4. The author of Mandeville’s Travels is faced with a problem of credibility in the writing of his book: that is, he has to convince his readers to believe in some outlandish stories and far-fetched claims.  What strategies does he adopt in order to gain the confidence of, solicit the good will of, or otherwise seduce or browbeat his readers, so that those readers will take his text seriously? 

5. When we read medieval English literature, we are exploring and trying to understand artifacts from our past. In St. Erkenwald, characters from the medieval period confront their own past, in the form of the miraculously preserved and surprisingly loquacious pagan judge.  Write an essay about that story of memory/ remembrance/memorialization: the problems it evokes, the issues it raises, the strategies it requires, the rewards it produces.


6. Do you think that St. Erkenwald was written by the same person who wrote Pearl?

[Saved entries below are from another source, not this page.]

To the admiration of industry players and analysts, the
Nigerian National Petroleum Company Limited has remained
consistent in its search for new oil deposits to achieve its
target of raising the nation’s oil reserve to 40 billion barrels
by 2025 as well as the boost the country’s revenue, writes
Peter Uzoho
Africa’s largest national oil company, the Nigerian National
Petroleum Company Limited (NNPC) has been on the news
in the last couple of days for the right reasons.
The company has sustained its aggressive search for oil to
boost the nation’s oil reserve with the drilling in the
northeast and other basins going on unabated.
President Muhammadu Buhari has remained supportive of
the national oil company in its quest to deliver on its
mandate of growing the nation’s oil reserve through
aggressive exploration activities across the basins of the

7. Pearl is a religious dream-vision, while Chaucer’s Parliament is a secular one.  In what ways do they overlap?


8. The Parliament of Fowls has a pretty extensive soundtrack: the harmony of the spheres, the music in the garden, the sighs in the temple, the noises of the birds, etc.  Write an essay about the theme of sound/noise/music in the Parliament.

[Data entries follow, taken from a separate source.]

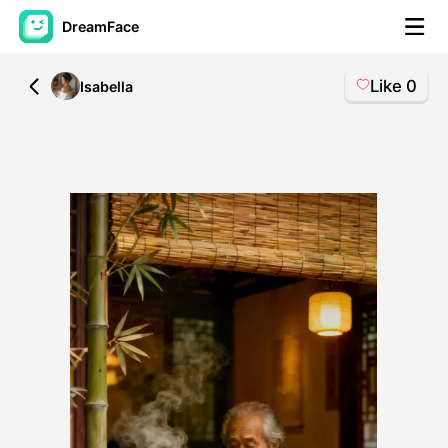
DreamFace
Like
0
All
Isabella
AI Tools
Avatar Video
▼
AI Video
▼
AI Photo
▼
Other Tools
▼
See All Tools
Template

9. One critical preoccupation concerning the Parliament of Fowls has traditionally been its thematic integrity, and whether it can be said to have any. What holds the Parliament of Fowls together thematically? Do its parts connect logically, or according to some other principle of organization—or not at all?  Is there some aspect of structure or form or tone that unifies the poem, in the absence of any consistent thematic development—or is there actually a theme consistently developed?  (Translation: What is the Parliament of Fowls really about?)

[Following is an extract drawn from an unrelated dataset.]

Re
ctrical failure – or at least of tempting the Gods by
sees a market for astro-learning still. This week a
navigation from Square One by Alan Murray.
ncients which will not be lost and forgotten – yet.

10. Starting with the role of the tercelet in the Parliament of Fowls, write an essay in which you discuss the way in which feminine desire gets represented--if it does--in Chaucer's work.  What do women (and birds) want--if they want anything?  And what effect does acknowledging (or not acknowledging) their desires have on things [narratives, best-laid plans, the status quo, masculine intentions]?  Redefine the terms of this question in any way you need to in order to produce an essay about the status of the female characters in the two Chaucer poems we’ve read.


11. Use these critical remarks about the Franklin’s Tale by Susan Crane as the starting point for an essay about Dorigen’s choices, and Chaucer’s, in that tale.


12. The topic of "gentilesse" arises repeatedly in Chaucer’s poetry: in the Parliament of Fowls, the narrator praises the “gentil ple” of the eagles, while the end of the Franklin’s Tale is apparently full of “gentil” deeds. What does it mean to be “gentil”—and what are the ways that the concept is complicated in Chaucer’s work?